How market dominance is different from anticompetitive behavior

You know, I'm just grateful that the antitrust thing didn't happen before I sent the Trust layout to the copy editor.

Anyway, the whole brouhaha has been kind of interesting, because it's brought out a lot of people who don't know much about self-publishing. So there's concerns that the end of agency pricing will force down book prices (not necessarily), that lower book prices mean less money for authors (only if you don't self-publish), and that it will result in a precipitous decline in quality (not necessarily, because writers can hire help). (And gosh, isn't this the sort of helpful reassurance and advice for writers that you might expect to hear from the president of the Author's Guild? Maybe he's too busying looking for Abba LPs and Toto 8-tracks.)

One thing I thought needed more clarification than can be provided by a simple link is the difference between market dominance and anticompetitive behavior. Obviously, it's easier to engage in anticompetitive behavior if you dominate a market, but the two things aren't the same.

Let's take an example from Scott Turow's amusing little diatribe: Amazon controlled 90% of the e-book market by the end of 2009. Now its share is 60% of the e-book market.

Unlike Turow, I try to not automatically regurgitate information that has been spoon-fed to me by large publishers. Therefore, I will note that nobody knows how big the e-book market is, which means that it is impossible to determine with any accuracy who controls how much of it. (I'm crossing my fingers that the discovery process will result in some good data.)

But for the sake of argument, let's say that those numbers have some basis in reality (perhaps by "the e-book market" he means "the market of e-books produced by large publishers who provide me with talking points"). Well, Amazon dominated that market for about five minutes. And then it lost a huge chunk of market share!

Turow looks at this and says, Yay! Price-fixing did the trick! David Gaughran looks at this and says, Um, hello? At the end of 2009 the Kindle was basically the only e-reader on the market. Now there's the Nook and the iPad.

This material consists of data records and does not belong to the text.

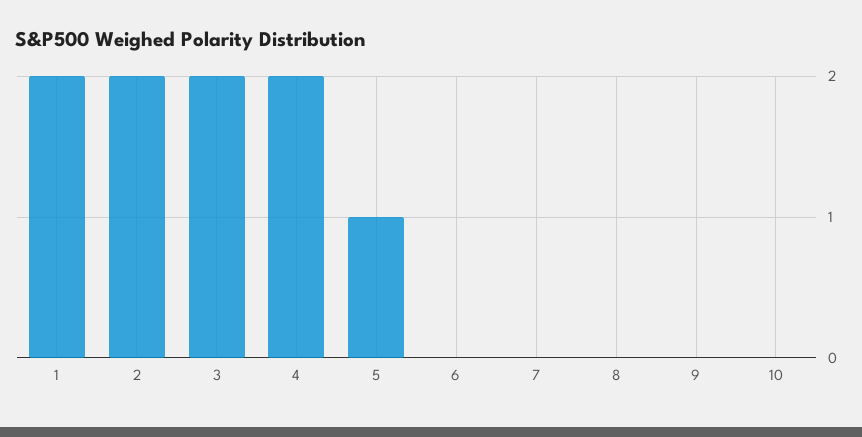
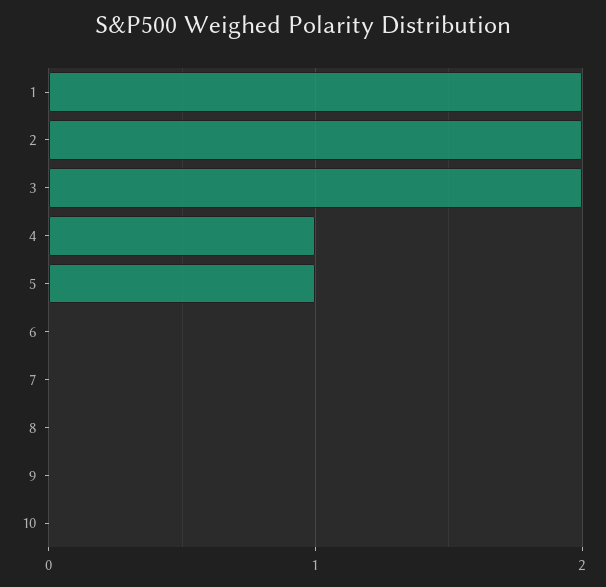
  {
    "1": 2,
    "2": 2,
    "3": 2,
-   "4": 2,
+   "4": 1,
    "5": 1,
    "6": 0,
    "7": 0,
    "8": 0,
    "9": 0,
    "10": 0
  }

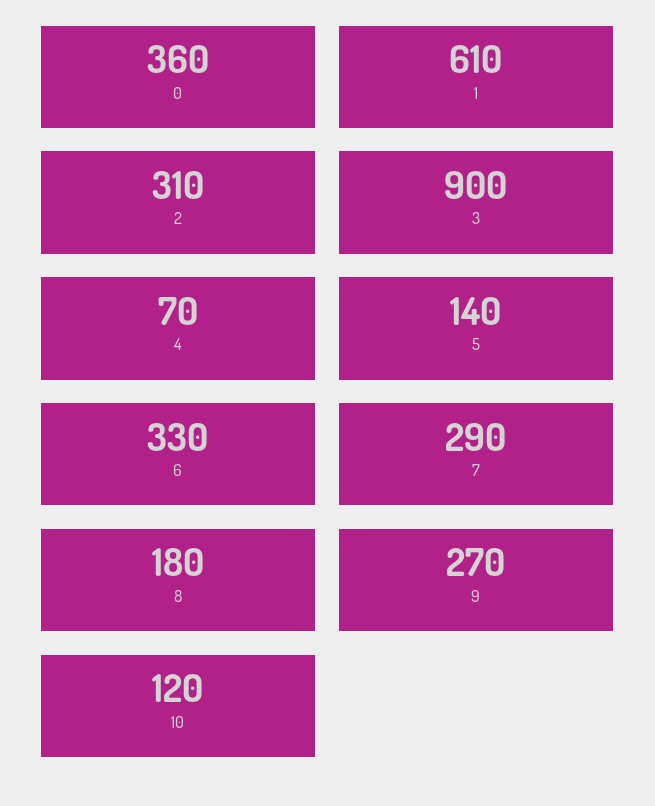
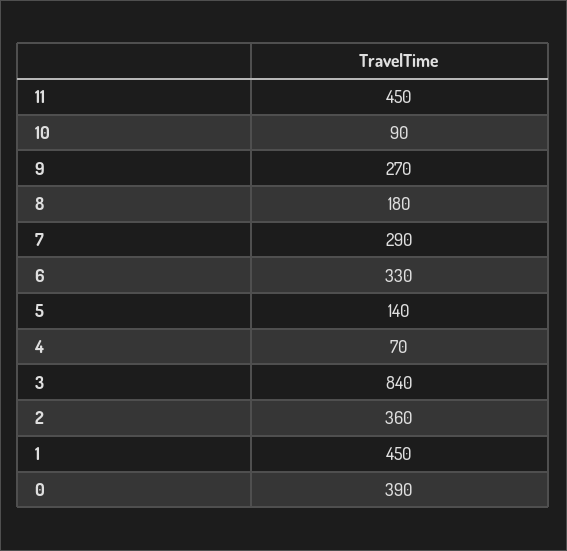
  {
-   "0": 360,
+   "0": 390,
-   "1": 610,
+   "1": 450,
-   "2": 310,
+   "2": 360,
-   "3": 900,
+   "3": 840,
    "4": 70,
    "5": 140,
    "6": 330,
    "7": 290,
    "8": 180,
    "9": 270,
-   "10": 120
+   "10": 90,
+   "11": 450
  }

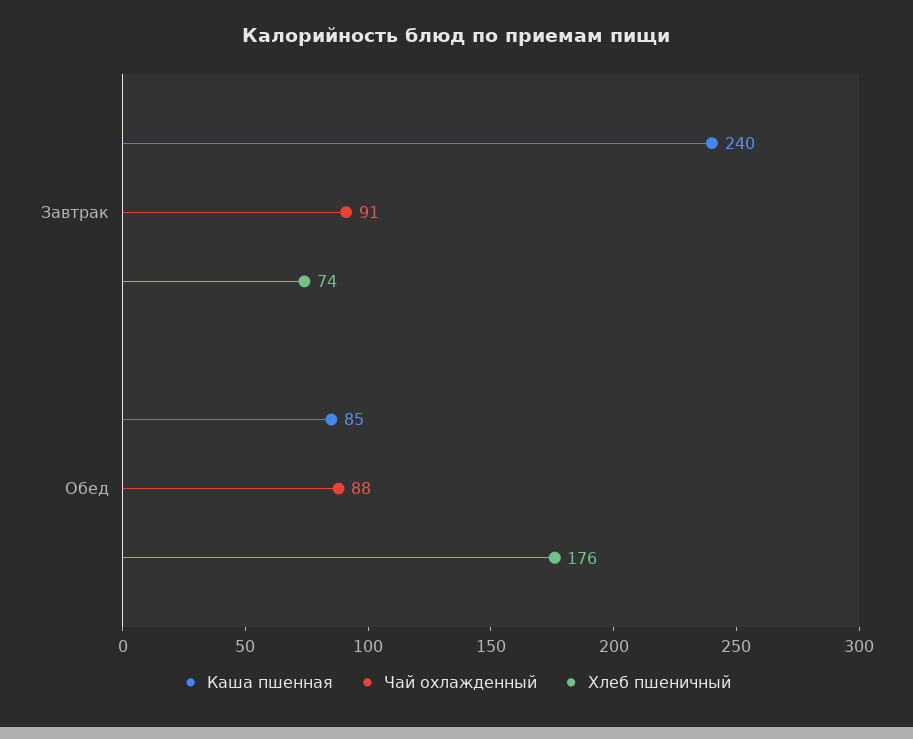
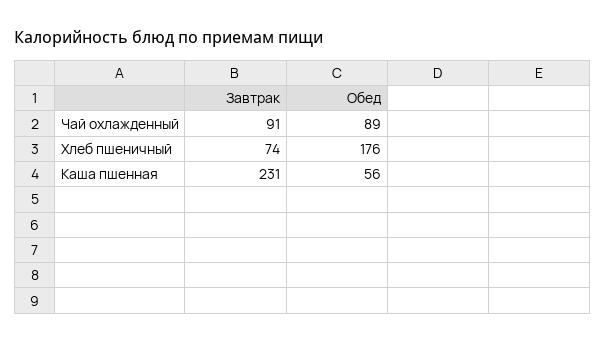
  {
    "Каша пшенная": {
-     "Завтрак": 240,
+     "Завтрак": 231,
-     "Обед": 85
+     "Обед": 56
    },
    "Чай охлажденный": {
      "Завтрак": 91,
-     "Обед": 88
+     "Обед": 89
    },
    "Хлеб пшеничный": {
      "Завтрак": 74,
      "Обед": 176
    }
  }

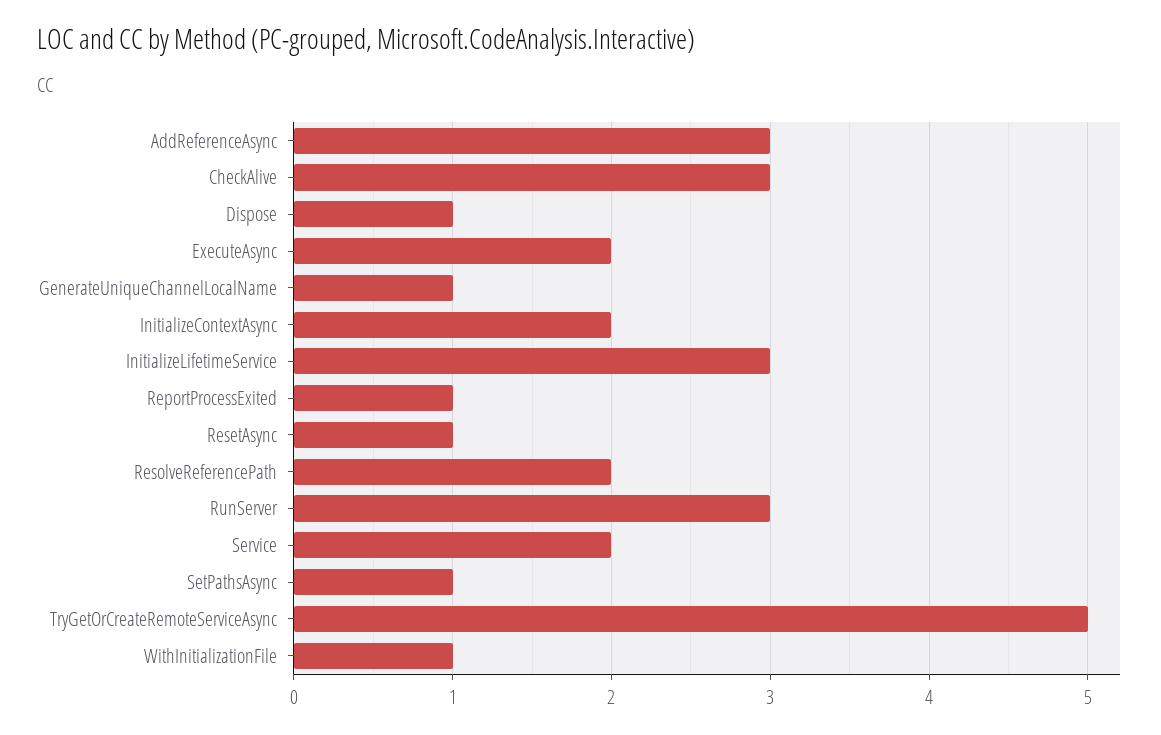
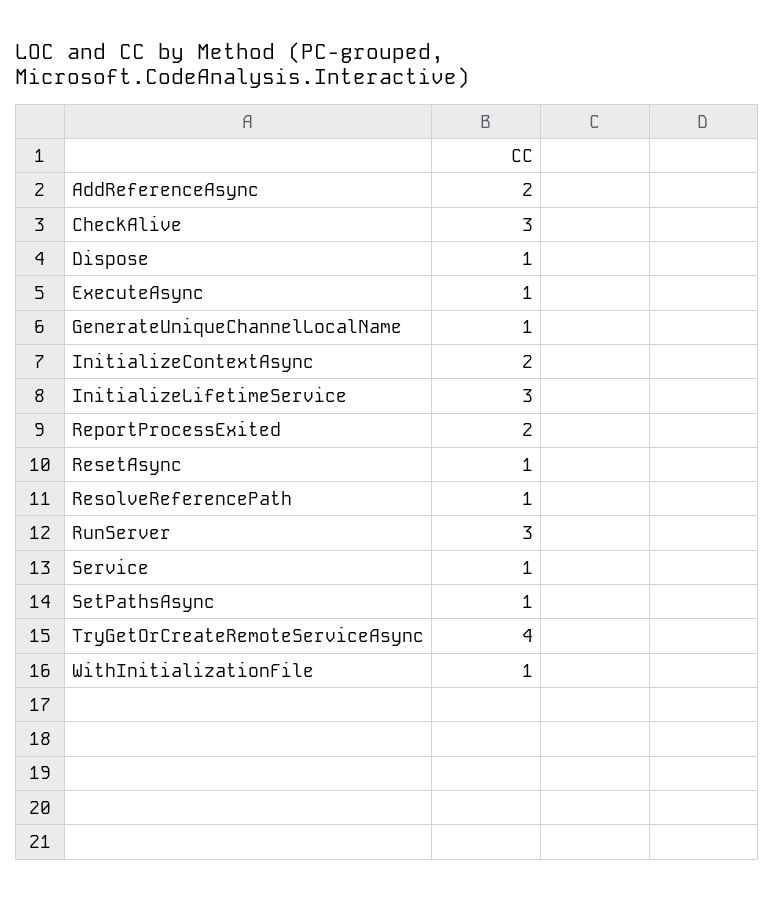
  {
-   "AddReferenceAsync": 3,
+   "AddReferenceAsync": 2,
    "CheckAlive": 3,
    "Dispose": 1,
-   "ExecuteAsync": 2,
+   "ExecuteAsync": 1,
    "GenerateUniqueChannelLocalName": 1,
    "InitializeContextAsync": 2,
    "InitializeLifetimeService": 3,
-   "ReportProcessExited": 1,
+   "ReportProcessExited": 2,
    "ResetAsync": 1,
-   "ResolveReferencePath": 2,
+   "ResolveReferencePath": 1,
    "RunServer": 3,
-   "Service": 2,
+   "Service": 1,
    "SetPathsAsync": 1,
-   "TryGetOrCreateRemoteServiceAsync": 5,
+   "TryGetOrCreateRemoteServiceAsync": 4,
    "WithInitializationFile": 1
  }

Honestly, I think Gaughran's much closer to the truth, but even if you buy Turow's argument, the fact is that competitors came into a market that was almost completely dominated by Amazon, and they quickly reduced Amazon's market share by one-third. If you are wondering why, oh why, the Department of Justice doesn't investigate big bad Amazon for anticompetitive practices? It's because Amazon didn't try to exclude competitors. Instead, Amazon allowed competitors to enter the e-book market and take away market share. That is not anticompetitive behavior.

Now, you might argue (and I'm sure the large publishers will) that thanks to all those self-publishers out there, large publishers no longer dominate the supply of e-books. Maybe so, maybe not--the absence of data on e-book sales makes it impossible to know.

But one of the reasons the publishers decided to get together with Apple and fix prices is that they were afraid that Amazon would "pit authors against publishers" and make self-publishing attractive. So the fact that Amazon went ahead and did that and now there are all these self-published e-books out there happened in spite of traditional publishing's efforts to prevent it.

In other words, the fact that traditional publishers may no longer have a dominant e-book market share doesn't mean that they didn't engage in anticompetitive behavior. If an illegal scheme backfires--I try to rip off your granny, but she's too smart for me--that doesn't somehow make it legal. Likewise the fact that the price-fixing scheme they hit upon guaranteed lower margins for publishers and a 30% profit margin for Amazon doesn't mean that they didn't engage in anticompetitive behavior. It just means that, in addition to being unethical, they weren't very smart.